University of Nebraska–Lincoln assistant professor of entomology Joe Louis is investigating ways to help sorghum naturally resist sugarcane aphids, the crop's most damaging pest in the U.S.
Louis earned a five-year, $1.5 million Faculty Early Career Development Program award from the National Science Foundation (NSF) to continue his research.
"Sorghum is one of the top five cereal crops grown in the world," Louis says. "The sugarcane aphid is really damaging this critical crop, so developing novel strategies to control these insects would be beneficial."
Sorghum, an important global food source, is growing in popularity in the U.S. because of its ability to withstand drought and heat, which are worsening under climate change. In the U.S., the world's largest producer of grain sorghum, the crop is grown primarily for animal feed and as a biofuel.
In 2013, sugarcane aphid populations unexpectedly proliferated in Texas and Louisiana, quickly spreading to other states and into Mexico. Aphids, which reproduce rapidly, feed on the plant's leaves and stalks, depleting the plant's nutrients. Aphids also produce a sticky "honeydew" that causes mold to build up on leaves and clogs harvesting equipment.

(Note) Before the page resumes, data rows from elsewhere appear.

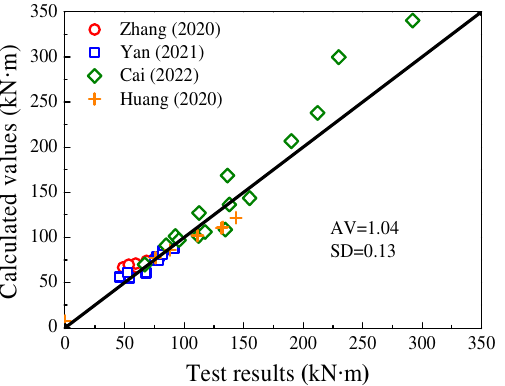
Test results ( kN . m ) Figure 19. The comparison of predicted moment-bearing capacities with test results. (Zhang et al. [35], Huang et al. [36], Cai [38], Yan et al.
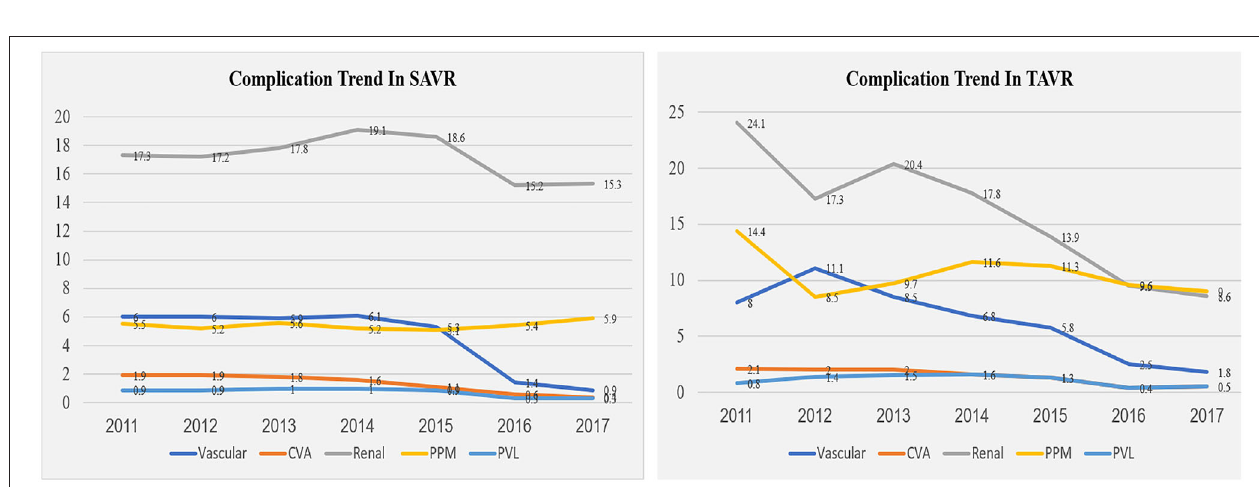
FIGURE 3 | Complication trend in the SAVR and TAVR groups during the years 2011–2017.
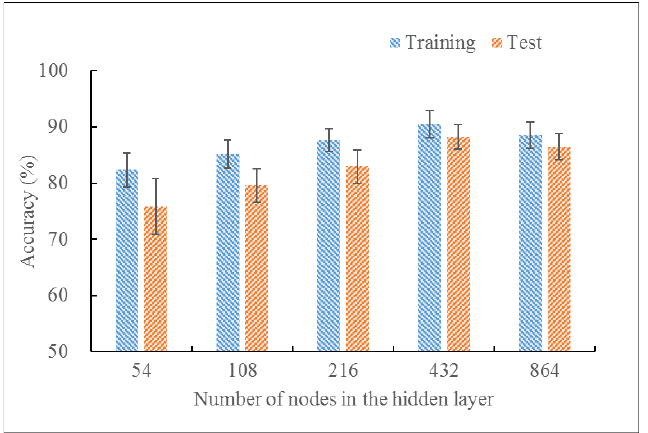
Figure 10. Recognition results of different numbers of neurons in the first hidden layer.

To investigate how sorghum might better defend itself against sugarcane aphids, Louis and his team looked to a special population of sorghum created from varieties found around the world. From this globally diverse population, the team identified plants that are more resistant to aphids, as well as those more susceptible to the pest.
With this award, Louis will use a blend of molecular, biochemical and electrophysiological approaches to better understand the genetic basis of sorghum resistance to aphids, which will help him determine what makes one variety more resistant to pests than another. With this information, breeders and molecular biologists will be able to develop sorghum varieties with these naturally resistant traits.
"By promoting those innate plant defenses, we're trying to reduce our dependence on toxic and harmful pesticides so we have a much cleaner and safer environment," Louis said.
He anticipates that the information he uncovers also will provide insights into strategies to help other significant cereal crops, such as corn, wheat, rice and barley, which also are attacked by sap-sucking insects.
The NSF grant, known as a CAREER award, supports pretenure faculty who exemplify the role of teacher-scholars through outstanding research, excellent education and the integration of education and research.
This CAREER project is jointly funded by NSF's Plant Genome Research Program, part of the agency's biological sciences directorate, and the Established Program to Stimulate Competitive Research, known as EPSCoR.
Klucas is a writer with the University of Nebraska-Lincoln's Office of Research and Economic Development.